-- START Passage shown --

Developing PPP Policy Framework for a State in India
The Context for Development of PPP Framework
The creation of new State after the bifurcation of the
erstwhile State of united Andhra Pradesh in to Telangana and Andhra Pradesh
(AP), the leadership of new truncated State of Andhra Pradesh sensed a huge
opportunity in infrastructure development, including development of a new
capital city. The statutory provision that created the two states did provide
for the federal Government of India to provide for new infrastructure
development in the State but the need for financial resources is so high and
the federal government is itself struggling with fiscal deficits that the leadership
in Government of Andhra Pradesh have given in to the inevitability of public
private partnerships (PPPs).
This is challenging in India given that there is a
widespread perception about failure of PPP as a business model for public
services and infrastructure development. Cases of botched up tender processes,
litigations, re-negotiations, unilateral terminations and delays leading to unbelievable
cost overruns are commonplace. Cases of corruption charges and scams are also
not uncommon. Articles and research reports in journals write frequently about
errors in transaction structuring, competitive bid process management and
further in project monitoring and payments processing that have led to failures
of several big ticket projects. Large scale annuity projects taken up in a few
states have also been seen to expose them to fiscal risks which were not
identified earlier due to poor fiscal accounting and management practices.
With these contextual setting, and large private sector
enthusiasm in investment and development of infrastructure in Andhra Pradesh,
the leadership of the State constituted a committee of Secretaries headed by Special
Chief Secretary to Government of Andhra Pradesh, with Principal Secretary
Finance being Member-Convener and the Principal Secretaries of the departments
of Transport, Roads & Buildings; Irrigation; Infrastructure &
Investment; and Panchayati Raj & Rural Water Supply (PR & RWS) as
members. The committee appointed Administrative Staff College of India as consultant to
advise the Committee on the development of framework for PPP policy and guidelines
for the departments of the government to follow. I was the project leader of
the consulting team working on the assignment.
The state of Andhra Pradesh prior to bifurcation had a state
legislation called the Andhra Pradesh Infrastructure Development Enabling Act,
2001, which the new state has inherited. Upon review of this legislation, it
was observed that it was merely statement of intent and comprised largely of
definitions, which were meant to be refined by implementing rules and
regulations to be formulated and promulgated by executive orders, but were not
done. The first question therefore was whether to re-write a new law that the
State Legislative Assembly could enact or to focus on policies, rules, regulations
or guidelines that may not need legislative approval. The Committee had to go
back to the Chief Minister of the State to seek the response. In view of
political manoeuvring and time required for a new piece of legislation, the
Chief Minister advised a policy framework and detailed guideline that could be
developed within the constraints of existing law.
The work began with the assessment of need for a policy
framework. The following table
presents some of the key areas that have led to the perception of failure of
PPPs:
Department
of Economic Affairs, Ministry of Finance, Government of India developed a draft
PPP Policy in 2011, and also published draft PPP Rules in 2012. The Planning
Commission, Government of India has come out with the following documents:
–
Compendium
of PPP related guidelines
–
Model
RFQ document
–
Model
RFP document
–
Model
Concession Agreements (sector-wise)

-- END Passage shown --

Answer these questions from the passage on the PPP policy framework:
1. Who headed the committee of Secretaries?
2. Which organization did the committee appoint as consultant?
3. What is the name of the state law inherited by the new state?

-- START Given material --

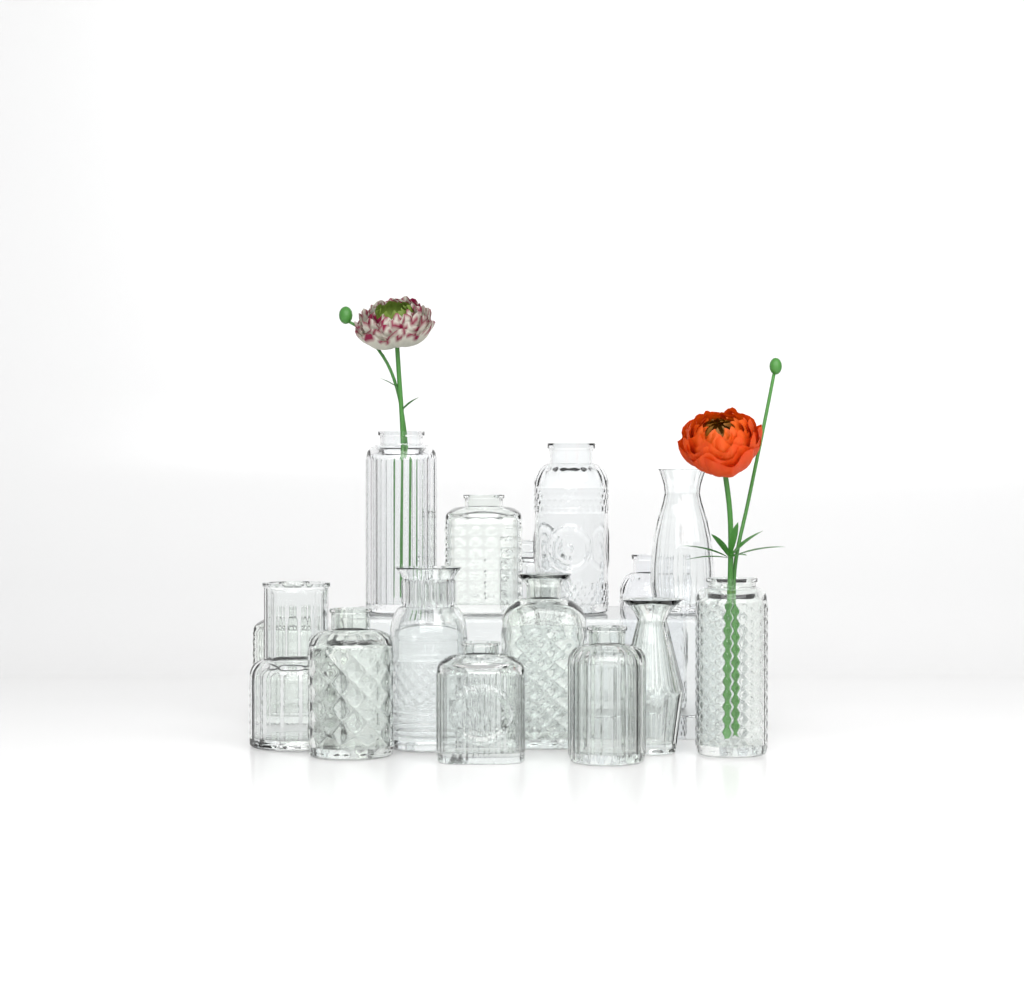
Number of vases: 15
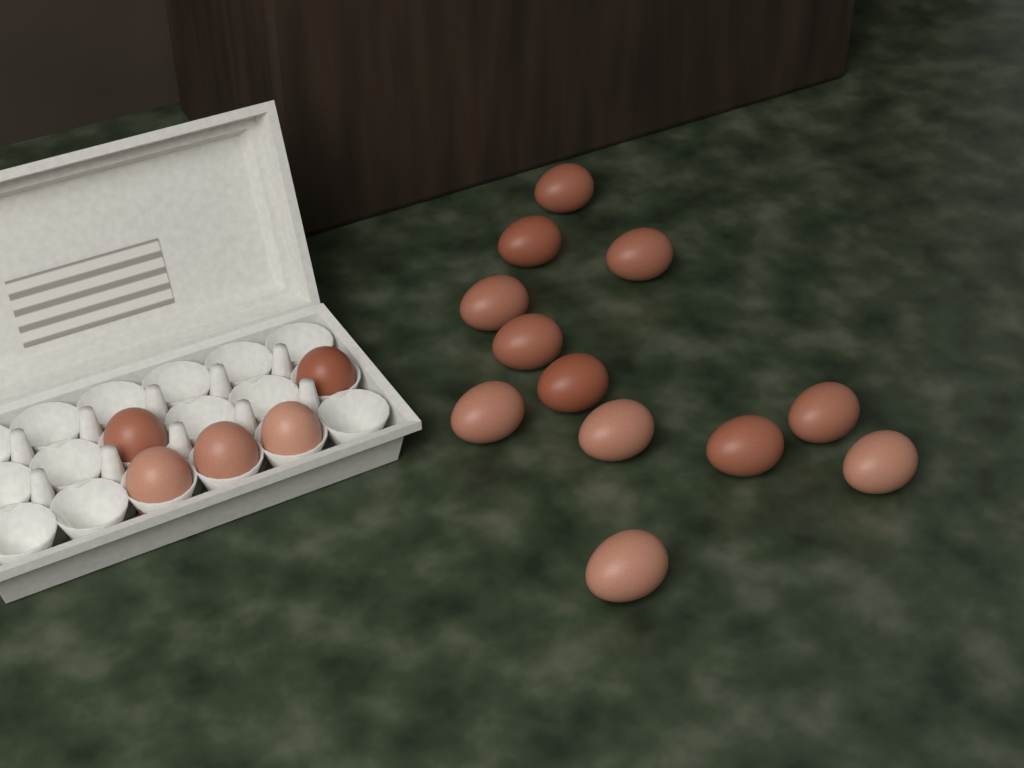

-- END Given material --

• Answer to this task:
1. The Special Chief Secretary to Government of Andhra Pradesh
2. Administrative Staff College of India
3. The Andhra Pradesh Infrastructure Development Enabling Act, 2001